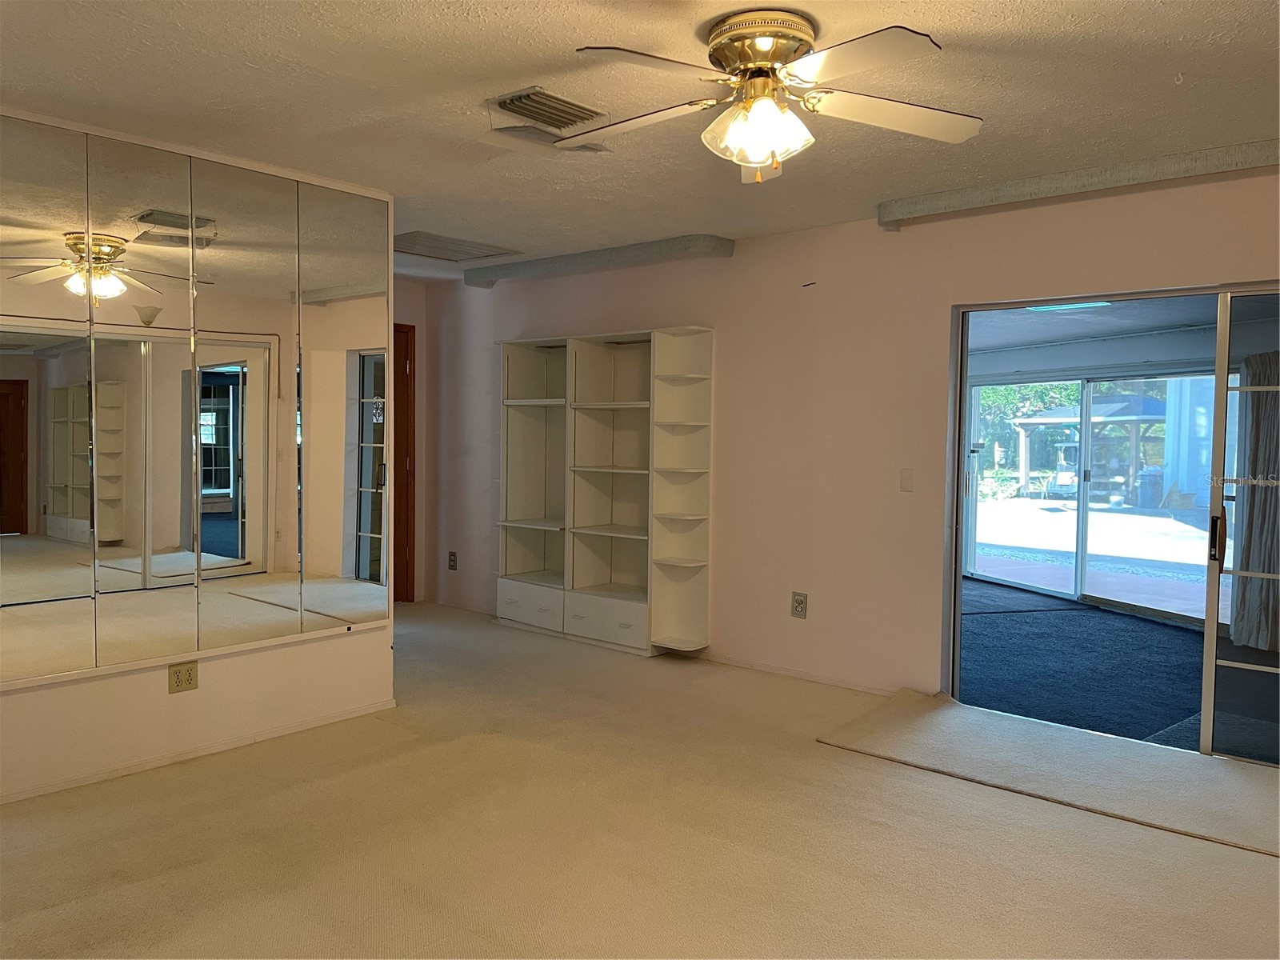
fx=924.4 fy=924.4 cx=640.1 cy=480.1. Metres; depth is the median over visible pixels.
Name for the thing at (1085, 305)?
patio ceiling light
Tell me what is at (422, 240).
ceiling vent
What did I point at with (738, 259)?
back wall
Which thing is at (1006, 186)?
ceiling beam
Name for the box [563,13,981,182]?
ceiling fan
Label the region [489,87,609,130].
ceiling vent
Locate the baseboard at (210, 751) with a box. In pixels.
[0,697,399,804]
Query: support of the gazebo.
on the ground
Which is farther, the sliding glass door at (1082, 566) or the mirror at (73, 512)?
the sliding glass door at (1082, 566)
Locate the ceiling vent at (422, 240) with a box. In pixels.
[392,230,522,261]
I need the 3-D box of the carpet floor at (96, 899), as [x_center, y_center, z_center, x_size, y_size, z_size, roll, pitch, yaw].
[-0.384,1.226,2.991,7.874,0.106,5.155,3,3,41]
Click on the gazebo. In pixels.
(1053, 412)
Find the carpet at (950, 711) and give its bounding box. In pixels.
[815,688,1279,858]
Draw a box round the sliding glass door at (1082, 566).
[963,371,1219,626]
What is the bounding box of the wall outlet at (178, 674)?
[168,660,199,693]
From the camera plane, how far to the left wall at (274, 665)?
3.75 m
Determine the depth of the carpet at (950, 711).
3.69 m
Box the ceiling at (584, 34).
[0,0,1279,275]
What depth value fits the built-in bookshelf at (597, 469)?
5.83 m
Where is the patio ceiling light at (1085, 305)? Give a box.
[1027,300,1110,312]
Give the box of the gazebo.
[1013,392,1163,500]
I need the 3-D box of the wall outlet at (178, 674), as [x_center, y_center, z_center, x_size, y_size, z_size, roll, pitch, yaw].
[-1.833,0.788,3.704,0.009,0.117,0.113,3,3,41]
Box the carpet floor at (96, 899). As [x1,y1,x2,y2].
[0,597,1279,959]
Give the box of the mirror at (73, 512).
[0,116,390,688]
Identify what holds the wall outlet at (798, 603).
attached to the back wall at (738, 259)
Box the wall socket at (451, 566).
[447,550,457,570]
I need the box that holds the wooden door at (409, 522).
[391,321,417,602]
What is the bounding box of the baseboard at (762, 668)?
[699,651,901,696]
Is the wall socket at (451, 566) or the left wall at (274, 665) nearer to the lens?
the left wall at (274, 665)
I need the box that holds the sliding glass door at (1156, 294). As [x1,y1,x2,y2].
[940,282,1279,764]
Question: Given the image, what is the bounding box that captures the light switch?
[900,468,915,491]
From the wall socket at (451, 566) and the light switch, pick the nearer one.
the light switch
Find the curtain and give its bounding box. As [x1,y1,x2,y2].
[1224,351,1279,657]
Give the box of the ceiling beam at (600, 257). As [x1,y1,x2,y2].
[462,233,734,286]
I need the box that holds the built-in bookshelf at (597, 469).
[495,323,715,657]
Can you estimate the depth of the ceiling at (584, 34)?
3.03 m
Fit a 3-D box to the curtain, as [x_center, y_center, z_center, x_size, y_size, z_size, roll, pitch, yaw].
[4.085,0.121,5.902,0.534,1.926,0.193,3,3,41]
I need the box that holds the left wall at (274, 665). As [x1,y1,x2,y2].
[0,109,396,806]
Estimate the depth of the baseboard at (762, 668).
5.05 m
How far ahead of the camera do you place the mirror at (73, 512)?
3.64 m
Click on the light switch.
(907, 480)
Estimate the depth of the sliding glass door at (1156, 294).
4.15 m
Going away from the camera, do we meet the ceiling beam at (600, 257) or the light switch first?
the light switch
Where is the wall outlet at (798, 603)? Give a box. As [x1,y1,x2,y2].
[790,591,807,618]
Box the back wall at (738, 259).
[419,166,1279,713]
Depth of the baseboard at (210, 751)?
3.73 m
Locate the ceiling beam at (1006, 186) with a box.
[876,139,1279,228]
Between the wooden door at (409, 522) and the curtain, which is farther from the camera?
the wooden door at (409, 522)

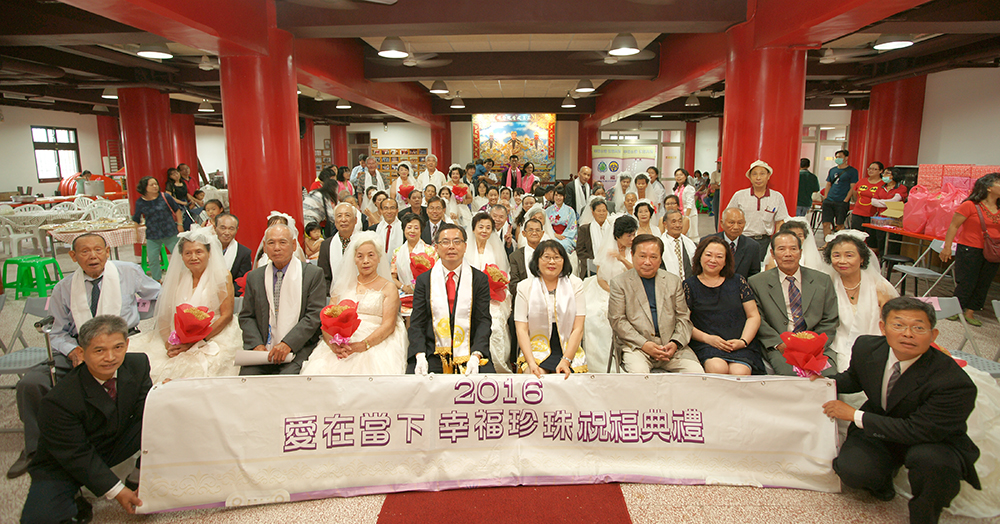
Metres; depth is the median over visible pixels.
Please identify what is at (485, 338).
man
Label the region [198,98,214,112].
ceiling light
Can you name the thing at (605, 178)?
banner
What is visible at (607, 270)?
woman
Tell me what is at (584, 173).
man
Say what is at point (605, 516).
red carpet
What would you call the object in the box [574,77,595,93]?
ceiling light
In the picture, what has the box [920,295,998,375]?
folding chair
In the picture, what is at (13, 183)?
left wall
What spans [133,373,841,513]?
banner
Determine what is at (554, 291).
woman
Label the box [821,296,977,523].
man
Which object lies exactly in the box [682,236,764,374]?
woman
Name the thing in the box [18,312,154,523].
man
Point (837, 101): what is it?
ceiling light
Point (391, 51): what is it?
ceiling light
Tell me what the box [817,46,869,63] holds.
ceiling fan
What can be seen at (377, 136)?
back wall
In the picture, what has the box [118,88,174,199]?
red column
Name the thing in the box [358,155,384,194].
man
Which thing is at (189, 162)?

- [Problem statement]
A line qualifies when it holds the word "Metres"; report all qualifying lines from the records above.

- [Problem solution]
fx=924.4 fy=924.4 cx=640.1 cy=480.1. Metres; depth is the median over visible pixels.
Metres; depth is the median over visible pixels.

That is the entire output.